PROBLEM A
According to the backup passage, what share of production applications are getting backed up in the research it recalls?
PROBLEM B
Using the backup passage, explain why the author considers Sam and Jack to be in the same situation.
PROBLEM C
From the backup passage, return the part that opens with the words containing "Experienced sysadmin knows" and closes with "rotate the backups?", copied exactly.

TEXT PASSAGE
★ ★ ★ ★ ★

While habits are good, sometimes rules might even be better, especially in the sysadmin world, when handling a production environment.
Rule #1: Backup Everything ( and validate the backup regularly )
Experienced sysadmin knows that production system will crash someday, no matter how proactive we are. The best way to be prepared for that situation is to have a valid backup.
If you don’t have a backup of your critical systems, you should start planning for it immediately. While planning for a backup, keep the following factors in your mind:
- What software (or custom script?) you would use to take a backup?
- Do you have enough disk space to keep the backup?
- How often would you rotate the backups?
- Apart from full-backup, do you also need regular incremental-backup?
- How would you execute your backup? i.e Using crontab or some other schedulers?
If you don’t have a backup of your critical systems, stop reading this article and get back to work. Start planning for your backup immediately.
A while back in one of the research conducted by some group (don’t remember who did that), I remember they mentioned that only 70% of the production applications are getting backed-up. Out of those, 30% of the backups are invalid or corrupted.
Assume that Sam takes backup of the critical applications regularly, but doesn’t validate his backup. However, Jack doesn’t even bother to take any backup of his critical applications. It might sound like Sam who has a backup is in much better shape than Jack who doesn’t even have a backup. In my opinion, both Sam and Jack are in the same situation, as Sam never validated his backup to make sure it can be restored when there is a disater.

★ ★ ★ ★ ★

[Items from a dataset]
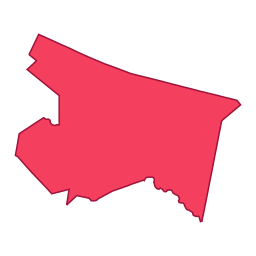 Juárez, Coahuila, Mexico (Robinson projection)
{"feature_id": "50627088B80737433558791", "entity_name": "Juárez", "entity_type": "district", "adm_level": 2, "iso_a3": "MEX", "parent_name": "Mexico", "parent_adm1": "Coahuila", "projection": "robinson", "projection_center": [-100.615, 27.664], "detail": "fine", "context": "isolated", "style": "filled", "palette": "rose", "viewbox_px": 256, "rotation_deg": 0, "n_neighbors": 0, "source": "geoboundaries", "source_scale": "gbopen_adm2", "svg_char_len": 3590}
<svg xmlns="http://www.w3.org/2000/svg" viewBox="0 0 256 256"><path d="M200.5,221.6L202.0,221.2L202.6,217.7L204.4,209.0L204.8,206.9L205.8,202.0L205.9,201.6L206.3,199.4L207.9,191.4L209.1,185.2L209.7,181.9L210.2,179.6L210.8,176.6L211.7,172.0L212.5,167.9L213.0,165.2L213.6,162.0L214.5,157.6L214.5,157.3L215.2,153.9L215.6,151.7L216.6,147.0L217.4,142.6L218.3,137.9L219.0,134.4L220.9,124.8L221.7,120.8L221.8,120.7L223.1,119.6L225.7,117.3L231.1,112.8L233.7,110.7L236.0,108.7L237.5,107.5L240.6,104.8L236.9,100.3L228.2,98.1L226.9,97.9L226.0,97.6L225.1,97.4L222.8,96.8L220.4,96.2L218.3,95.6L212.0,94.1L211.1,93.9L202.8,91.8L202.1,91.7L198.7,90.9L197.1,90.4L188.6,88.2L186.9,87.8L182.8,86.8L175.6,84.9L173.6,84.4L171.5,83.9L170.2,83.5L164.7,82.1L164.1,81.9L153.9,79.3L148.6,78.0L143.0,76.6L140.0,75.9L131.0,73.6L128.5,72.7L118.0,68.7L110.8,66.0L109.9,65.7L103.7,63.5L103.6,63.4L93.7,59.2L88.7,57.1L80.4,53.4L78.0,52.3L71.0,48.9L58.3,43.3L57.7,43.0L45.2,37.3L39.2,34.6L38.7,34.4L32.9,46.5L32.0,48.4L31.8,48.9L31.2,50.1L29.4,53.8L29.3,54.1L29.2,54.7L36.3,60.5L34.8,62.4L27.1,69.5L59.2,95.6L59.2,104.7L59.2,123.6L59.3,124.8L58.9,124.9L57.3,124.7L56.9,124.7L56.7,124.8L55.7,125.3L53.2,125.2L52.7,124.8L51.6,124.2L50.1,122.4L50.2,121.7L50.3,120.9L49.8,120.4L49.6,119.8L48.8,119.3L48.3,119.1L46.7,119.3L45.8,119.1L44.0,118.0L43.7,117.7L39.7,120.2L34.9,123.3L30.3,126.4L19.2,133.7L16.7,148.4L15.4,155.3L15.4,155.5L17.6,156.5L21.3,160.7L27.9,168.2L30.3,170.9L31.8,172.5L43.1,184.4L43.3,184.6L47.3,188.8L51.8,193.8L52.4,193.6L56.2,192.7L57.4,192.3L57.6,192.3L60.1,191.7L64.7,190.5L69.1,189.3L68.1,195.6L68.1,195.8L67.0,202.5L66.7,204.2L67.1,204.7L70.5,201.5L76.8,195.6L84.7,197.3L87.7,197.9L87.9,198.0L88.2,197.7L88.8,198.2L89.5,198.7L90.0,199.2L90.5,199.6L90.8,199.8L91.0,200.7L93.7,200.9L95.7,200.6L96.8,200.1L97.3,199.6L98.7,198.5L112.4,191.1L128.5,185.5L130.9,184.4L143.7,180.1L144.3,180.6L144.7,179.6L145.5,178.3L145.9,178.0L146.2,177.7L147.0,177.3L147.8,177.2L150.8,177.2L151.3,177.1L151.5,177.1L151.9,177.1L152.0,177.1L152.3,177.1L152.6,177.2L152.8,177.4L152.9,177.5L153.2,177.7L153.7,177.8L153.8,177.9L153.8,178.0L154.0,178.2L154.0,178.3L154.3,179.0L154.3,179.7L154.2,180.8L154.2,181.2L154.0,181.6L153.7,182.0L154.1,183.0L154.4,184.0L154.6,184.4L154.8,185.9L155.7,187.5L156.4,188.2L157.4,188.9L158.5,189.2L159.0,189.2L159.4,188.9L159.5,188.6L159.7,188.4L160.0,188.3L160.2,188.2L160.4,188.1L160.6,188.1L161.1,188.6L162.1,189.1L162.6,189.6L163.0,190.1L163.2,190.4L163.4,190.8L163.8,191.1L164.1,191.4L164.4,191.6L165.1,191.7L165.8,191.7L166.6,191.4L166.9,191.0L167.0,190.8L167.0,190.3L167.2,190.1L167.6,190.1L168.6,190.1L169.3,190.0L170.6,190.1L171.0,190.1L171.4,190.2L172.0,190.8L172.2,191.2L172.4,191.6L172.7,192.4L172.8,192.7L173.1,192.9L173.6,193.3L173.9,193.7L174.5,194.0L175.0,194.2L175.5,194.6L176.5,195.0L177.3,195.2L178.2,196.0L178.6,196.4L178.6,196.8L178.9,197.4L179.3,198.0L179.4,198.6L179.4,198.9L179.2,199.3L178.9,200.0L178.7,200.3L178.5,200.6L178.7,201.5L178.8,201.9L179.0,202.2L179.3,202.4L179.6,202.6L180.5,202.9L181.0,202.9L181.7,202.9L182.0,202.9L182.4,202.9L182.8,202.9L183.1,203.0L183.7,203.6L184.0,204.0L184.2,204.4L184.4,204.6L184.5,205.0L184.5,205.6L184.8,206.2L185.2,206.7L185.6,207.8L186.2,208.7L186.7,209.2L187.1,209.7L187.6,209.9L188.0,209.9L188.3,209.9L188.8,210.1L189.3,210.4L190.1,211.0L190.8,211.3L191.7,211.9L192.5,212.5L192.8,213.1L192.9,213.9L192.9,214.3L193.0,214.4L193.3,214.9L193.4,215.3L193.7,215.6L194.2,215.7L194.6,215.8L195.8,216.4L196.7,216.3L197.7,216.3L198.5,216.3L198.8,216.5L199.1,217.0L200.5,221.6Z" fill="#f43f5e" stroke="#9f1239" stroke-width="1.5"/></svg>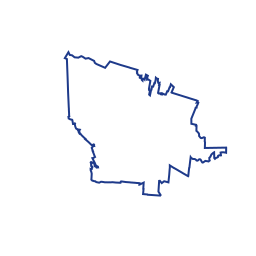 Suseni, Arges, Romania (Mercator projection), rotated 127°
{"feature_id": "2599482B85414360920749", "entity_name": "Suseni", "entity_type": "district", "adm_level": 2, "iso_a3": "ROU", "parent_name": "Romania", "parent_adm1": "Arges", "projection": "mercator", "projection_center": [24.957, 44.701], "detail": "fine", "context": "isolated", "style": "outline", "palette": "blue", "viewbox_px": 256, "rotation_deg": 127, "n_neighbors": 0, "source": "geoboundaries", "source_scale": "gbopen_adm2", "svg_char_len": 5222}
<svg xmlns="http://www.w3.org/2000/svg" viewBox="0 0 256 256"><g transform="rotate(127 128 128)"><path d="M106.3,43.8L106.2,43.5L105.6,43.4L105.0,43.3L104.8,43.2L104.3,43.9L104.0,44.2L102.9,45.1L102.5,45.0L102.1,45.0L101.3,44.9L101.2,44.9L101.0,45.0L100.9,45.0L100.6,45.1L99.7,45.3L99.2,45.4L98.8,45.4L98.2,45.3L96.7,45.0L96.3,44.9L96.1,44.8L95.8,44.7L95.6,44.6L99.1,41.8L100.1,41.0L100.3,40.0L99.7,39.9L99.2,39.8L98.8,39.7L98.6,39.5L98.5,39.4L98.3,39.3L98.1,39.2L97.8,39.0L97.1,38.7L96.0,39.3L95.5,39.1L95.3,39.0L94.8,38.6L94.5,37.9L93.9,37.3L92.9,38.3L92.4,38.8L91.9,39.3L91.4,38.9L90.8,38.3L90.7,38.2L90.5,37.8L90.1,37.4L89.6,36.5L89.5,36.3L89.4,36.2L89.2,35.7L88.8,35.1L88.7,34.8L86.2,36.6L84.7,37.7L84.6,37.8L97.7,54.6L92.9,58.0L92.7,58.5L89.5,60.8L89.7,61.8L91.7,63.0L92.2,64.0L91.6,66.4L90.4,67.3L89.7,68.1L89.2,70.4L89.1,71.7L85.1,74.5L85.4,75.2L84.5,75.6L86.5,79.9L82.5,83.0L73.1,85.5L72.0,85.8L71.4,86.1L71.0,86.2L70.4,85.5L69.2,86.2L68.9,86.3L67.5,86.5L66.8,86.7L65.4,87.1L65.4,87.4L65.9,88.0L66.3,88.4L64.5,88.6L64.7,89.8L66.9,95.9L73.5,114.4L73.5,114.6L67.8,116.0L67.3,120.1L70.1,119.0L70.4,119.3L73.5,118.4L74.6,118.1L75.0,118.8L78.6,117.9L79.1,118.6L79.7,121.2L80.6,120.8L81.0,121.4L81.3,122.1L80.3,122.5L81.5,123.8L82.0,124.3L81.9,125.1L74.6,128.7L74.9,129.1L72.9,130.0L73.6,130.6L73.4,130.8L73.6,131.2L72.2,132.7L70.7,133.6L71.2,134.8L71.1,136.0L72.9,134.9L76.0,133.5L76.2,134.0L79.8,132.8L80.4,133.8L82.9,132.5L83.0,132.8L88.7,130.1L88.6,131.2L85.2,132.8L85.1,133.9L84.2,134.8L76.9,138.5L77.0,141.0L77.9,141.9L76.5,142.7L76.6,142.9L74.3,143.6L74.6,145.8L79.2,143.9L78.9,144.9L79.6,145.6L80.1,145.3L80.4,145.5L81.4,144.9L81.3,145.9L80.1,147.2L80.8,148.8L80.5,149.1L79.5,148.7L79.1,148.2L78.0,148.8L79.2,150.2L79.5,152.4L78.5,153.7L78.6,153.9L77.9,154.3L77.8,154.7L75.9,155.3L78.8,162.9L78.8,163.1L82.2,172.1L85.7,182.4L93.7,182.5L95.9,191.8L95.9,192.0L95.9,193.8L94.8,195.4L95.9,201.6L98.2,203.7L98.2,204.3L98.4,207.2L98.8,208.6L101.7,210.0L103.7,213.2L103.6,216.4L104.7,218.5L103.3,221.2L110.2,220.5L109.7,218.3L124.3,206.4L135.7,197.2L147.2,187.7L148.1,186.9L148.9,186.3L149.6,185.7L152.1,183.6L153.3,182.7L154.0,181.9L154.5,182.1L155.0,182.3L155.7,181.4L156.1,181.1L156.0,180.6L155.9,179.6L155.6,178.7L155.1,177.8L155.1,177.4L155.2,177.2L157.9,174.3L157.4,173.7L156.3,173.3L156.3,173.0L156.8,172.9L158.3,171.3L158.8,170.6L159.5,169.5L159.7,168.8L159.7,168.7L159.4,167.8L160.1,166.2L158.8,166.3L158.6,165.9L158.4,165.5L159.8,165.4L159.8,164.9L161.1,164.7L161.7,163.2L161.1,163.0L161.7,160.7L162.1,157.5L162.3,155.3L162.7,155.4L162.8,153.6L163.0,150.9L163.6,146.3L162.0,145.7L161.7,145.5L161.8,145.0L162.1,144.9L162.7,144.2L163.0,144.7L163.3,144.8L164.1,144.9L164.7,144.9L165.3,144.9L165.7,145.0L166.4,143.9L167.6,142.0L167.8,142.2L169.3,139.7L170.7,137.5L171.0,136.9L172.7,137.6L173.5,138.3L174.4,136.5L174.6,136.1L175.2,134.9L175.9,133.4L176.6,132.3L177.3,131.0L177.1,129.6L177.0,129.0L177.0,128.7L177.4,128.3L177.5,128.5L178.0,128.7L178.1,128.8L178.4,129.0L178.5,129.3L178.3,129.7L178.3,130.3L178.4,130.8L178.5,131.5L178.4,131.8L178.2,131.9L177.9,132.2L177.8,132.3L177.6,132.3L177.5,132.2L177.4,132.3L177.3,132.5L177.2,132.7L177.2,132.9L176.9,133.5L176.7,133.7L176.6,133.9L176.3,134.4L176.2,134.8L176.3,135.1L176.6,135.2L177.0,135.2L177.2,135.3L177.4,135.5L177.2,135.9L177.2,136.1L177.4,137.0L177.8,137.1L178.1,137.0L178.5,136.1L179.4,135.5L179.6,135.1L179.8,135.0L180.1,134.9L180.5,134.6L180.6,134.4L180.6,134.2L180.4,133.9L180.4,133.4L180.7,132.9L181.0,132.7L181.5,132.8L182.0,132.5L182.3,132.4L182.7,132.2L182.8,132.3L183.0,132.5L183.2,133.2L184.2,132.4L185.2,130.8L186.3,129.5L189.7,127.2L191.3,126.2L191.5,125.1L191.5,124.7L191.1,124.0L190.9,123.2L190.2,121.9L190.3,121.3L190.3,120.8L189.0,118.1L187.2,117.2L186.6,116.3L185.9,115.0L185.3,113.8L185.0,113.4L184.6,112.9L184.1,112.2L182.7,110.3L182.5,110.1L182.3,109.8L181.6,108.9L180.5,107.6L178.9,104.9L178.4,104.2L178.2,103.9L177.4,102.7L176.3,101.1L176.1,101.0L175.2,101.5L174.9,101.4L174.5,100.9L174.3,100.5L173.9,99.8L173.8,99.6L172.8,97.8L172.6,97.4L171.7,96.0L170.6,94.3L170.3,93.8L170.1,93.5L169.8,92.9L169.5,92.5L169.1,91.9L168.8,91.4L168.7,91.2L167.9,90.0L167.8,89.8L167.7,89.7L166.5,87.7L165.6,86.4L165.1,85.5L166.4,84.8L166.3,84.7L165.1,84.1L163.7,83.4L162.2,82.6L167.4,79.2L167.3,78.9L171.7,76.2L169.4,72.5L169.5,72.2L162.2,61.0L162.2,60.9L160.5,65.4L151.5,71.3L151.0,70.8L151.4,69.1L151.7,67.9L148.8,67.1L148.6,66.7L147.1,63.0L140.6,66.9L136.2,69.7L134.4,70.8L132.7,72.1L132.4,68.2L132.3,67.1L132.2,67.0L132.0,65.1L131.9,64.6L131.8,63.7L131.8,63.4L131.7,62.9L131.6,61.6L131.5,61.0L131.3,59.4L131.3,59.1L131.2,58.6L131.1,57.3L130.4,51.6L130.3,50.9L130.2,50.9L127.4,52.6L125.2,53.9L123.0,55.2L122.7,55.1L120.7,56.3L120.0,56.7L115.0,59.6L113.6,60.4L113.8,59.8L113.8,59.1L113.8,58.5L113.8,57.8L113.6,57.5L113.3,57.0L112.8,56.3L112.6,55.8L112.5,55.4L112.5,54.9L112.5,54.4L112.7,53.8L112.6,53.6L112.6,53.4L112.4,53.0L112.1,52.8L111.7,52.6L111.1,52.5L110.4,52.4L110.1,52.2L109.8,51.9L109.6,51.5L109.6,51.0L109.7,50.6L110.1,49.8L110.5,48.9L110.7,48.3L110.8,47.8L110.5,47.4L110.0,47.2L109.1,46.9L108.2,46.6L107.8,46.5L107.7,46.2L107.3,45.6L106.9,44.9L106.5,44.1L106.4,43.9L106.3,43.8Z" fill="none" stroke="#1e3a8a" stroke-width="2"/></g></svg>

★ ★ ★ ★ ★

WRITTEN REPLY A
Only 70% of production applications.

WRITTEN REPLY B
Sam backs up his critical applications but never validates the backups, so he has no assurance they can be restored when a disaster happens. That leaves him no better off than Jack, who takes no backups at all.

WRITTEN REPLY C
Experienced sysadmin knows that production system will crash someday, no matter how proactive we are. The best way to be prepared for that situation is to have a valid backup.
If you don’t have a backup of your critical systems, you should start planning for it immediately. While planning for a backup, keep the following factors in your mind:
- What software (or custom script?) you would use to take a backup?
- Do you have enough disk space to keep the backup?
- How often would you rotate the backups?